Posted: Sat Oct 17, 2009 4:44 pm
by MidnightSin
Yes the original design was for an air cooled aircraft engine. I forget the model but it was in surplus from WW II and I believed he change to water cooling due to time constraints on having to produce the first 50 before the court date.
Posted: Sun Oct 18, 2009 3:42 am
by normalicy
The engine was a helicopter engine (one of the first) & was in fact quite popular. Tucker ended up buying the company that made it to keep a reliable supply.

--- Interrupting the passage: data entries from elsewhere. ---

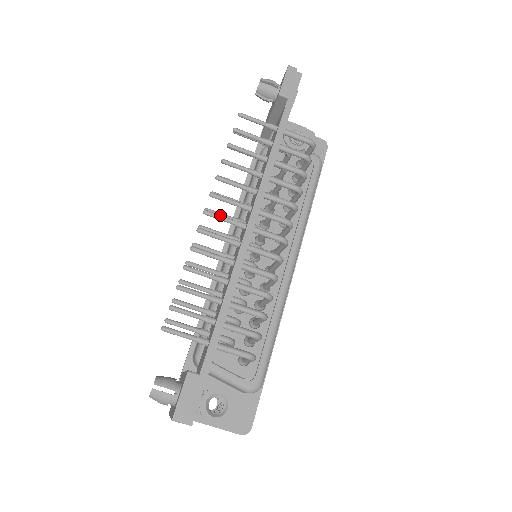
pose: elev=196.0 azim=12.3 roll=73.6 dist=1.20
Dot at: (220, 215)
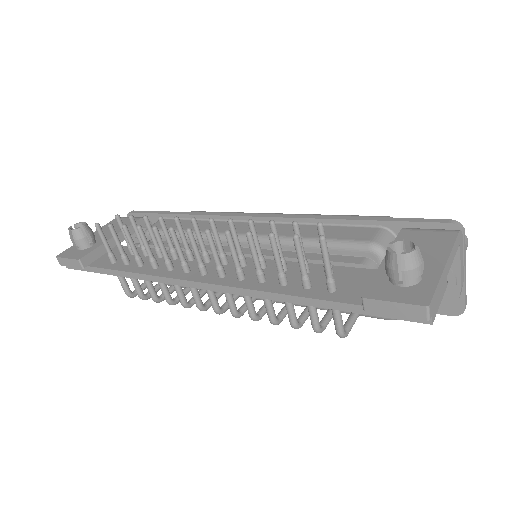
Dot at: (195, 247)
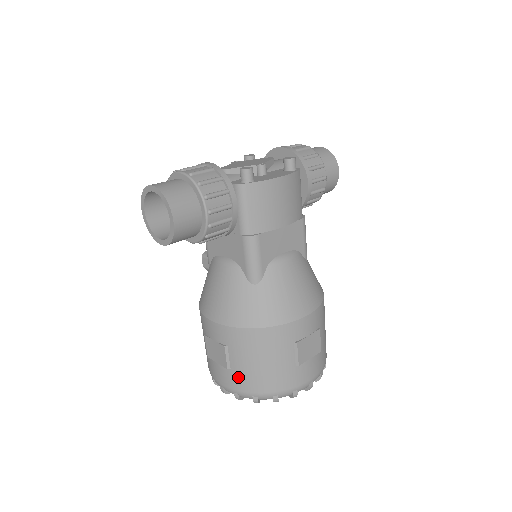
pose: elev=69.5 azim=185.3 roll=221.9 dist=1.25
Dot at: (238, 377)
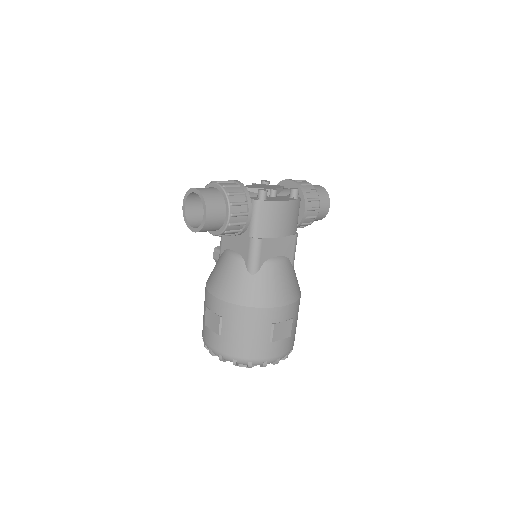
Dot at: (225, 342)
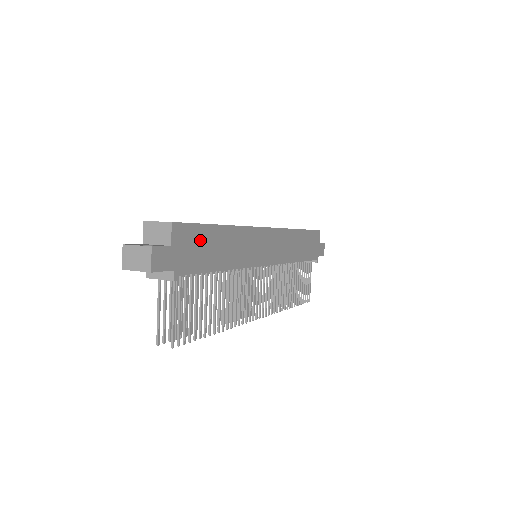
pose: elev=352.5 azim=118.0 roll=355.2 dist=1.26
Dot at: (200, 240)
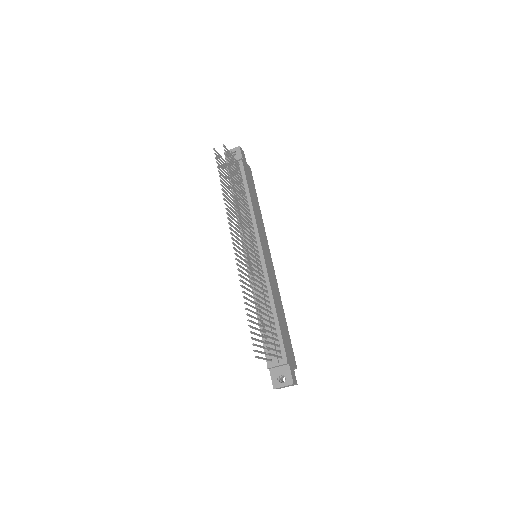
Dot at: (252, 184)
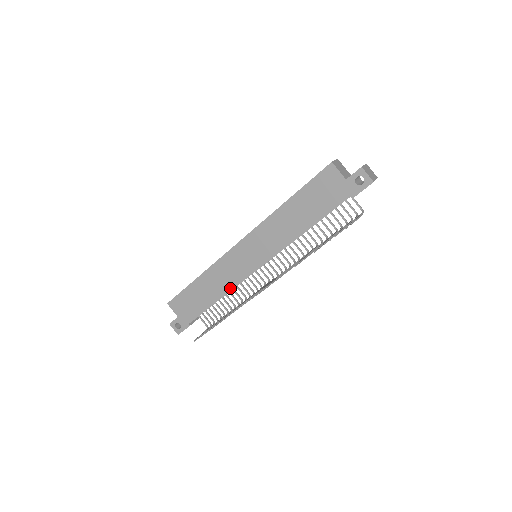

Oddly, he stopped their production for aircraft , which was kinda stupid, because they supplied 2/3 of the engines for air use in America at the time.
It isn't known for sure, but suspected that the engine was converted to water cooling so people would feel that it was a reliable engine, since at the time, water cooling was a big thing for making a car reliable (never mind Porche or VW's success). Oh yeah, did I mention that the engine manufacturer was originally named "Air Cooled Motors".
I was intrigued from a bit of research that this is what is considered a "boxer" engine since the pistons are horizontal & the entire intention of a boxer engine is to provide more surface area around the cylinders for air flow & thus air cooling.
Posted: Sun Oct 18, 2009 9:47 am
by EvilHorace
One doesn't just "convert" any engine from air to water cooling or vise-versa, an engine (block and heads) is designed and cast one way or another in the very beginning.
Subaru has used water cooled boxer engines since (at least) the early '70s but yes, I can't think of any air cooled auto. engine that's not a boxer engine.
Posted: Sun Oct 18, 2009 1:48 pm
by normalicy
They really did recast the cylinders with water jackets. The crank case & pistons on the other hand remained the same. I'm not saying that a boxer shouldn't be water cooled, but he went through a lot of trouble to water cool an engine that was already proven not to need it.